Surgery is typically considered only after medicine and other treatments have been exhausted and are no longer of benefit to the patient.

Surgical treatment for Parkinson’s disease was first developed over 50 years ago. There are new developments such as deep brain stimulation (DBS) that was developed in the 1990s and has since become standard treatment for the disease. Individuals who have disabling tremors, or who experience “wearing-off” or medication-induced dyskinesias deep brain stimulation can be very effective.

Electrodes are inserted into the targeted part of the brain during deep brain stimulation surgery. An MRI and neurophysiological mapping is used to assist the surgery sot hat the electrode is implanted in the correct place within the brain.

Before undergoing any surgery, the patient should be given all the information necessary regarding the surgery, the risks involved and the benefits of the surgery before making any decisions regarding having the surgery.

There are many factors that the neurologist will use to evaluate the appropriateness of surgery including the diagnosis of idiopathic Parkinson’s disease, the positive response the patient had to levodopa, the absence of atypical features of Parkinson’s, any presence of advanced disease, age (younger than 75), normal cognitive ability, absence of active psychiatric disease, and also good social support.

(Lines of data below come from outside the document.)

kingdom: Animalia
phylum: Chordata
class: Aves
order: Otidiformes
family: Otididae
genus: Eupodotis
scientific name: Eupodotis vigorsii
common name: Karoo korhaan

The surgeon makes an evaluation as to which procedures may be of benefit to the patient, and has close collaboration with the neurologist. The decision-making process may involve the surgeon and the neurologist as well as the patient or patient’s caregiver.

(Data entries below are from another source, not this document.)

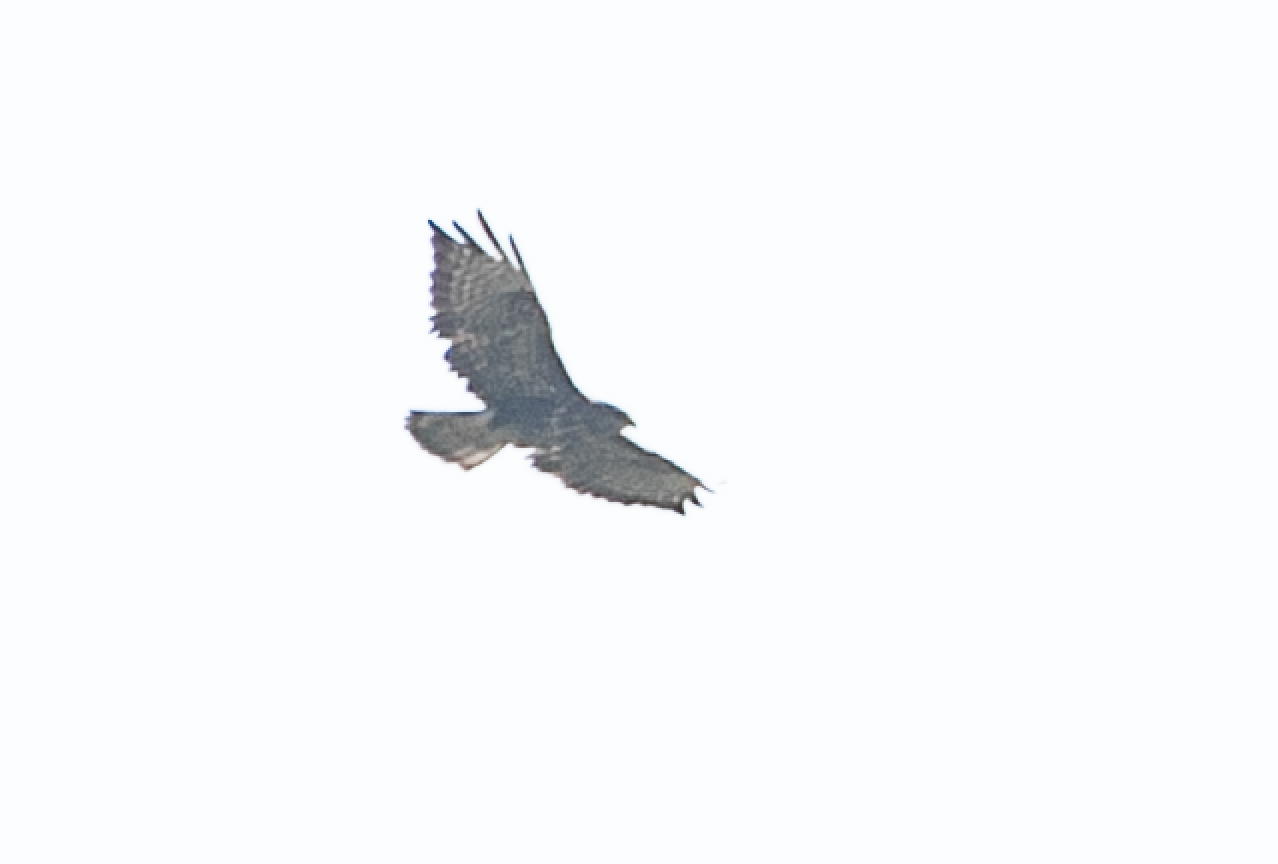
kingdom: Animalia
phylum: Chordata
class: Aves
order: Accipitriformes
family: Accipitridae
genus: Buteo
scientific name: Buteo buteo
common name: Common buzzard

Once the decision is made to have the surgery a workup is conducted that may include the following:

A brain MRI in order to rule out other conditions and to find out the degree of brain atrophy. If there is a significant amount of atrophy it would increase the risk for perioperative hemorrhage.

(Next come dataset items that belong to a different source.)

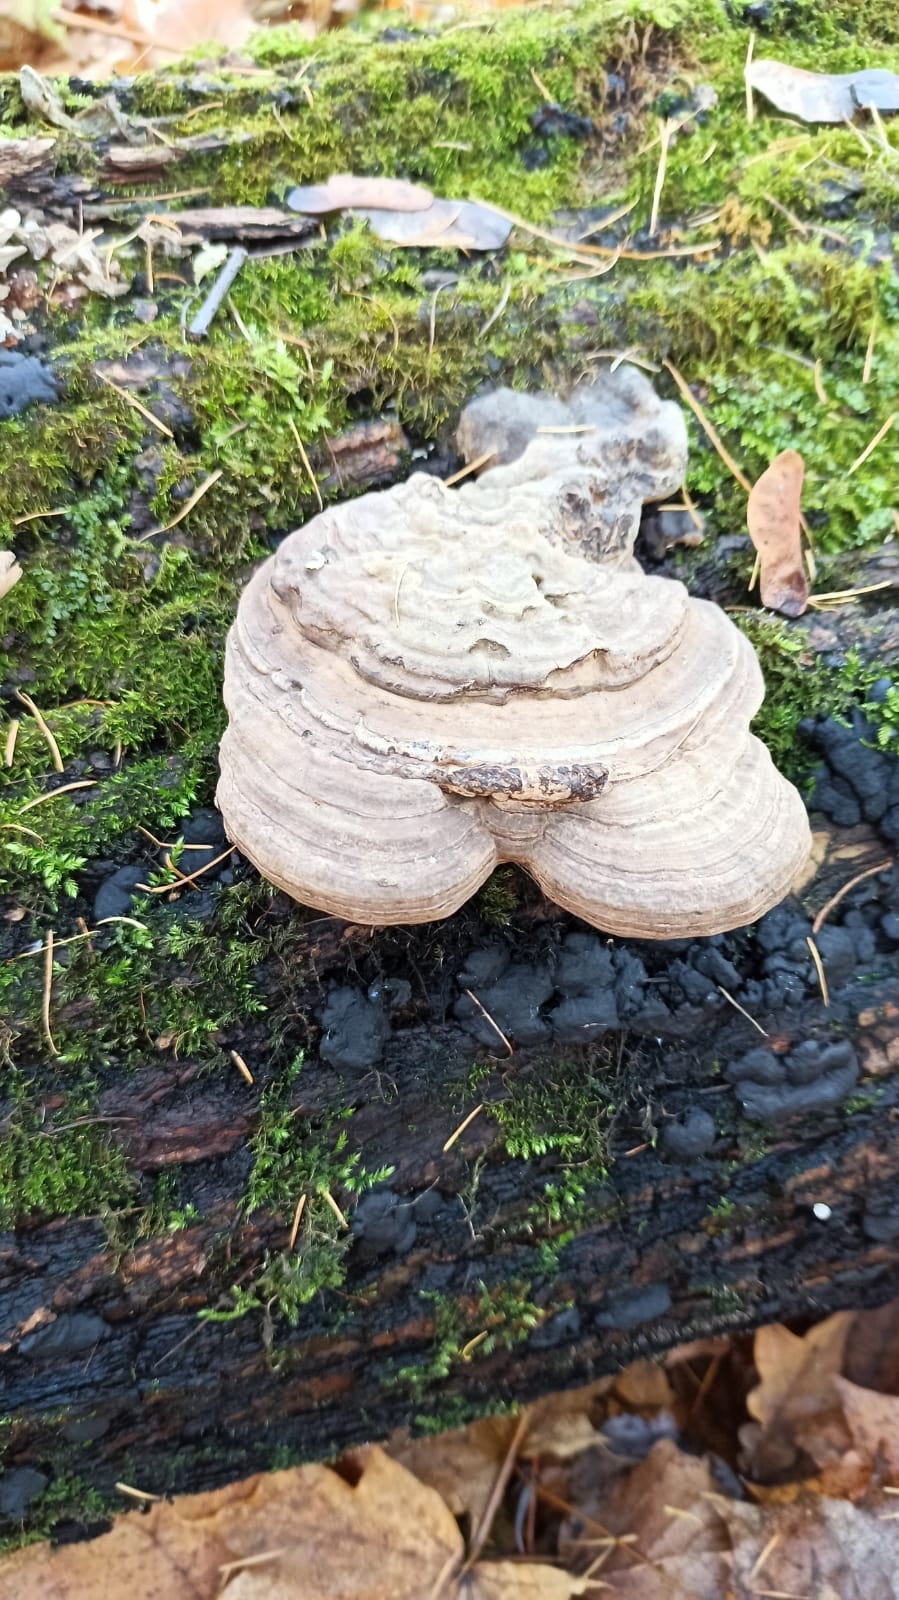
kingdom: Fungi
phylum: Basidiomycota
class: Agaricomycetes
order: Polyporales
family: Polyporaceae
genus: Ganoderma
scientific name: Ganoderma applanatum
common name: Artist's bracket
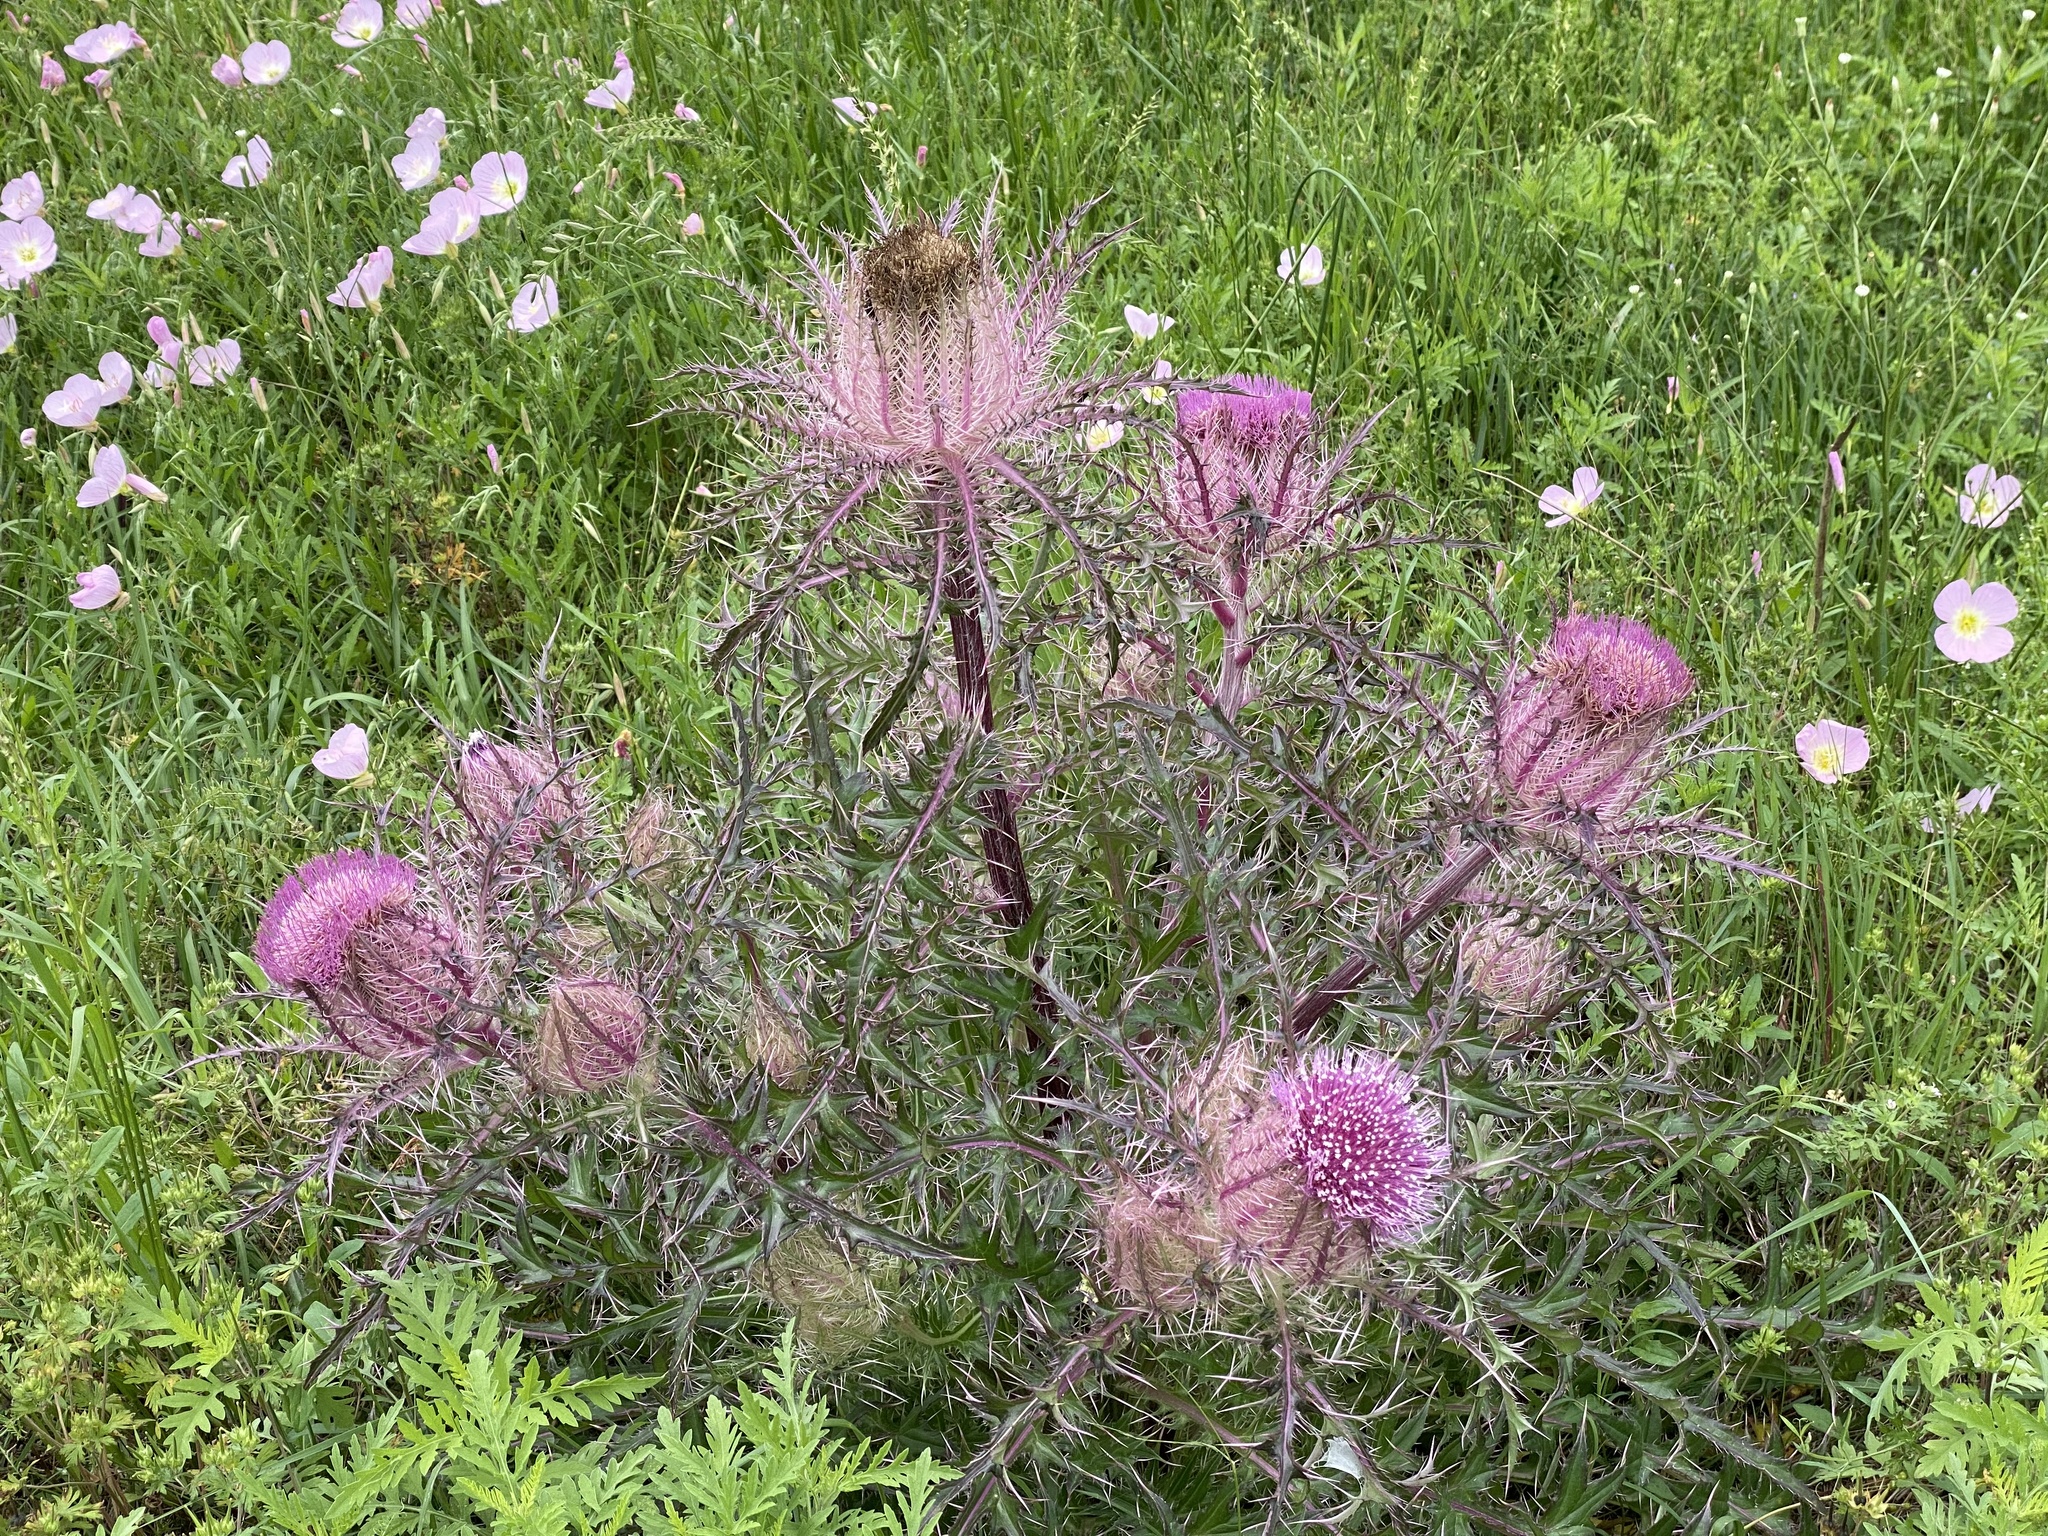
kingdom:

Neuropsychological testing will be conducted in order to rule out cognitive impairment, which may be worsened during the surgical procedure.

A psychiatric evaluation may be ordered so that active psychiatric disease can be ruled out and any past psychiatric history can be evaluated.

A fluorodopa PET scan to rule out multiple system atrophy.

Lastly, a medical examination will be done so that the general health of the patient can be determined prior to surgery in order to determine if the patient is fit for surgery.

The purpose of surgery is for management of the symptoms of Parkinson’s disease and to promote better quality of life. Surgery is not a cure for Parkinson’s and is not a preventative for the progressive nature of the disease.

Your doctor will go over all of the surgical procedures offered for Parkinson’s along with the projected benefits, and the risks that are associated with each of the procedures. It is possible that there may be multiple surgeries that will be necessary in order to manage the disease as the years go by.